GUERRE AU BARBARISME « ÊTRE À L’EMPLOI DE »

guerre au barbarisme « être à l’emploi de »

L’Association a déposé le 2 décembre dernier un court mémoire à la Commission de l’économie et du travail pour demander en particulier l’élimination du barbarisme « être à l’emploi de » de toutes les lois du Québec. Suit le texte de ce mémoire.

MéMOIRE

à la Commission de l’économie et du travail

concernant le projet de loi no 143

relatif aux normes du travail

L’Association pour le soutien et l’usage de la langue française (ASULF) dépose le court mémoire qui suit pour inviter votre commission à corriger une erreur de vocabulaire grave dans le projet de loi mentionné ci-dessus, de même que deux autres termes impropres.

I. éliminer à tout jamais le barbarisme « être à l’emploi de »

L’art. 65 ajoute l’art. 123.11

L’article 123.11 débute ainsi : « Si le salarié est encore à l’emploi de l’employeur… ». L’expression « être à l’emploi de » est une traduction littérale de « to be in the employ of » qui figure à juste titre, faut-il le dire, dans la version anglaise. Ce seul fait ne serait toutefois pas suffisant pour la critiquer, bien des locu­tions françaises correspondant, mot pour mot, à des locutions anglaises. Ce qui est sérieux, grave même, c’est que cette expression n’existe nulle part en français; elle est un barbarisme, rien d’autre, qui découle d’une traduction séculaire fautive.

Tous les dictionnaires anglais-français donnent des façons de rendre l’expres­sion « in the employ of », soit « être employé par, travailler à/chez/pour » ou « être au service de ». On ne voit jamais « être à l’emploi de ». Bien plus, nombre de linguistes québécois ont publié des ouvrages dans lesquels ils sont unanimes à dénoncer l’expression « être à l’emploi de ».

Voici une liste, partielle, de ces ouvrages :

Camil Chouinard. 1300 pièges du français parlé et écrit (2001)

Constance Forest. Denise Boudreau, Dictionnaire des anglicismes Le Colpron (1999)

Gérard Dagenais. Dictionnaire des difficultés de la langue française (1984)

Jean Darbelnet. Dictionnaire des particularités de l’usage (1986)

Yvon Delisle. Mieux dire, mieux écrire (2000)

Robert Dubuc. 200 fautes de langage à corriger (1971)

Paul Roux. Lexique des difficultés du français dans les médias (1997)

Serge Tremblay. Rédaction d’une convention collective (2000)

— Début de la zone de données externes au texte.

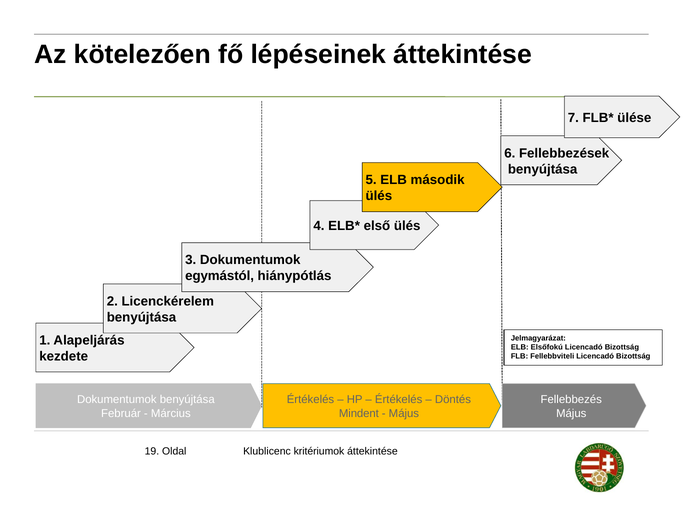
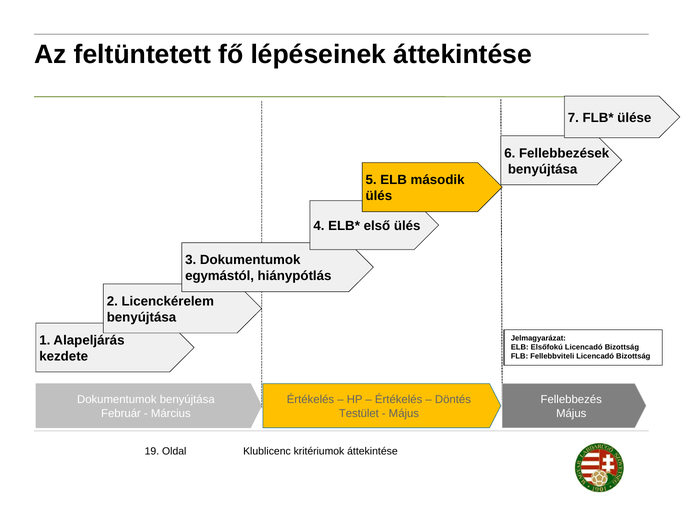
kötelezően: kötelezően -> feltüntetett
Mindent: Mindent -> Testület
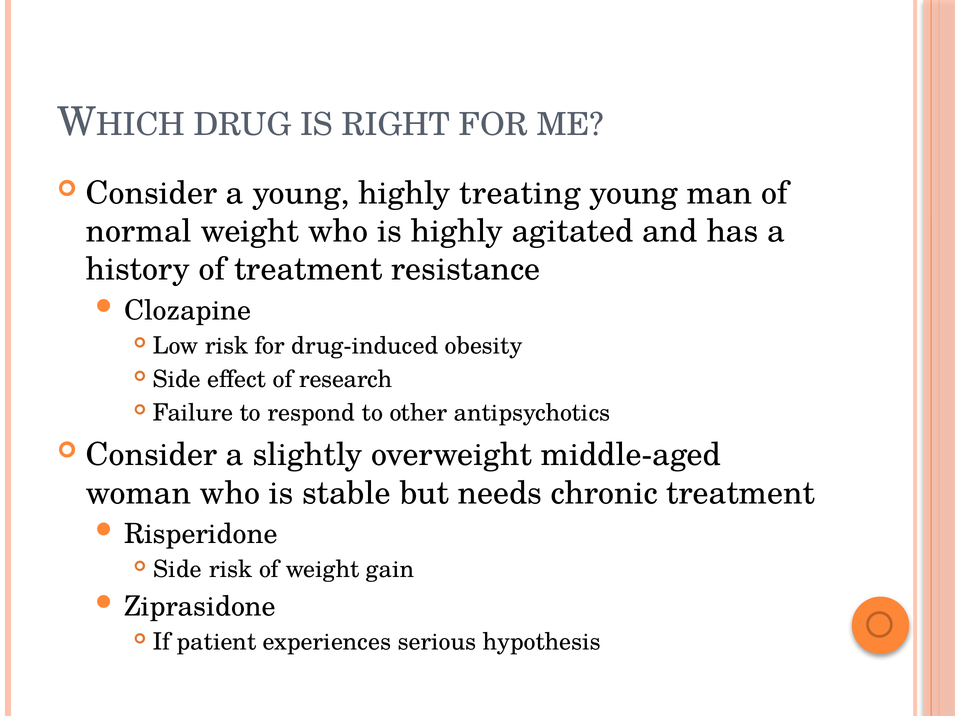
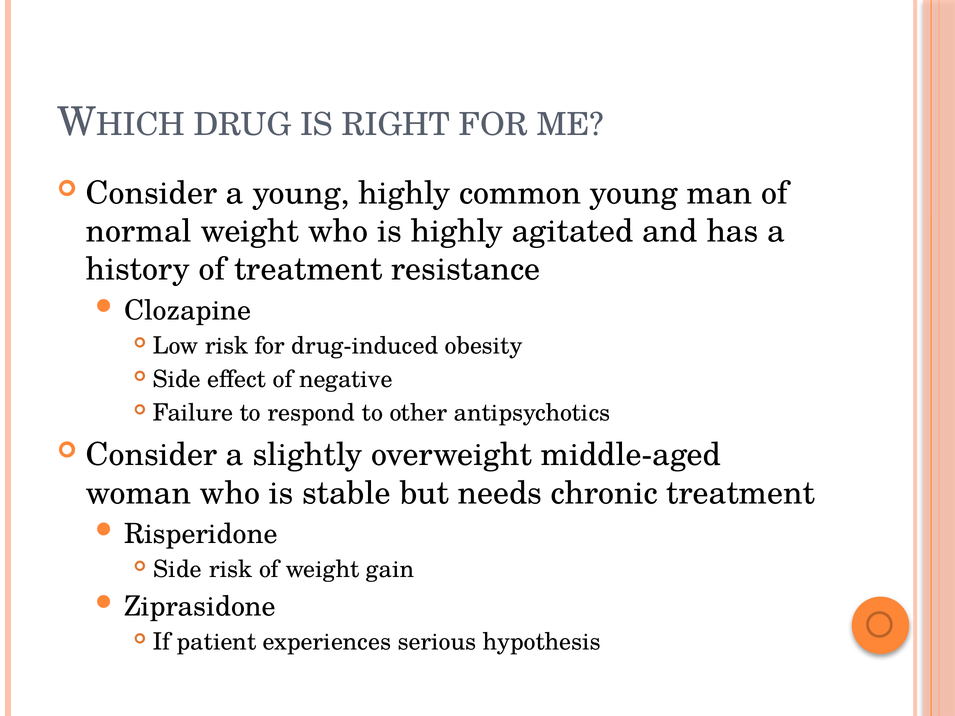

Marie-éva de Villers. Multidictionnaire de la langue française (2002)

Voilà une unanimité qui ne trompe pas. C’est le législateur qui n’a pas le pas.

Application limitée de la locution « au service de »

Même si l’expression « être au service de » peut être utilisée en français dans le sens de « in the employ of », il faut noter qu’elle a un sens limité en français. Elle se dit des employés de maison plutôt que des salariés en général. Ce n’est donc pas l’expres­sion à privilégier dans une loi générale comme celle qui porte sur les normes du travail.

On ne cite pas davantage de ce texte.